The core product challenge was balancing two very different user needs in one app: boutique owners needed simple tools to showcase inventory, hours, and store personality, while shoppers needed an experience that felt more like browsing a fashion magazine than searching a catalog. Getting the tone wrong in either direction would alienate one side of the marketplace.
Without a working app, boutique partners had no reason to invest time populating store profiles, and without populated store profiles, there was nothing for shoppers to discover — a chicken-and-egg problem that needed to be solved through product design as much as through code, by making the store-owner side genuinely low-effort to fill out and the shopper side genuinely rewarding to browse from day one.
The client also wanted a loyalty mechanic baked in from launch, since boutique retail lives and dies on repeat customers, but had no existing points system, gift-code infrastructure, or review pipeline to build from.
Our Solution
iMobdev built Butiqs around an editorial-first home feed rather than a search bar, opening on an "Inspiration" screen that mixes curated city guides, seasonal trend stories, and nearby boutique spotlights in a magazine-style card layout. This was a deliberate reframing away from transactional shopping toward discovery browsing, which matched what boutique owners wanted their stores associated with and gave shoppers a reason to open the app even when they were not actively looking to buy something.
The Stores directory sits one tap away, letting users sort by Nearby, Name, Rating, or Newest, with each store rendered as a photo-forward card so the boutique's own visual identity — its shelving, its window display, its product styling — does the selling rather than a generic listing template. Individual store pages combine practical information (hours, price tier, category, distance) with social-commerce actions: Check-In, Add Photo, Add Review, and Favorite, turning every store visit into potential content for other shoppers rather than a dead-end transaction.
We built the login flow around Facebook authentication as the primary path, recognizing that fashion discovery is inherently social and that shoppers were more likely to complete onboarding through a one-tap social login than a fresh email signup. The Profile screen carries that social thread through with a "TIQS" points balance, a gift-code redemption field, and tabs for My Stores, My Products, and My Reviews, giving the loyalty and social layers a permanent home rather than treating them as occasional prompts.
+===+
(WORK TO COMPLETE):
A - Can you extract everything in the Butiqs case study from "Without a working" down to "to build from.", word for word?
B - Could you extend the Butiqs case study, picking up right after its last sentence?
The data that comes next has no connection to the Butiqs case study.

(PROVIDED DATA):
+===+
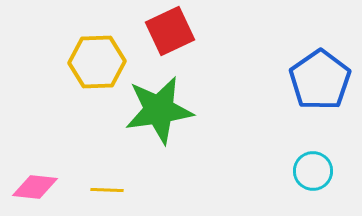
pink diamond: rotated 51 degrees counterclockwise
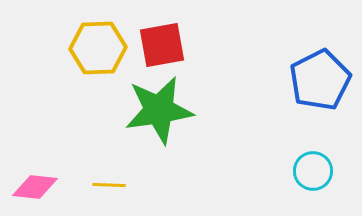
+===+
(OUTPUTS IN ORDER):
A -
Without a working app, boutique partners had no reason to invest time populating store profiles, and without populated store profiles, there was nothing for shoppers to discover — a chicken-and-egg problem that needed to be solved through product design as much as through code, by making the store-owner side genuinely low-effort to fill out and the shopper side genuinely rewarding to browse from day one.
The client also wanted a loyalty mechanic baked in from launch, since boutique retail lives and dies on repeat customers, but had no existing points system, gift-code infrastructure, or review pipeline to build from.

B -
On the backend, we built a lightweight CMS for boutique partners to manage their own store profiles, photos, and inventory highlights without needing developer support, directly solving the "low-effort to fill out" requirement that made the two-sided marketplace viable at launch. We delivered the shopper-facing app first for early city-by-city rollout, with the partner CMS following shortly after so boutiques could self-onboard ahead of each new city launch.
The Impact
Butiqs launched in its pilot city with several dozen boutique partners already onboarded through the self-service CMS, avoiding the empty-marketplace problem the client had been most worried about. Early usage data showed shoppers engaging heavily with the Inspiration feed even outside of active shopping sessions, confirming the editorial-first approach was driving the kind of habitual browsing the client wanted.
The TIQS loyalty points and gift-code system drove a healthy rate of repeat store visits, and Check-In and Add Photo actions generated a steady stream of user content that made store pages feel alive rather than static. Store partners reported the CMS took most owners under fifteen minutes to complete their first profile.
With the model validated in one city, Butiqs is now positioned to expand its boutique network into additional metro markets using the same self-service onboarding flow.
Key Features
Magazine-style home screen mixing city guides and boutique spotlights.
Browse boutiques by Nearby, Name, Rating, or Newest Stores.
Hours, pricing, category, and distance shown alongside photos.
Check-in, add photos, leave reviews, and favorite stores in one tap.
Points balance and gift-code redemption drive repeat visits.
Boutique owners manage profiles and photos without developer help.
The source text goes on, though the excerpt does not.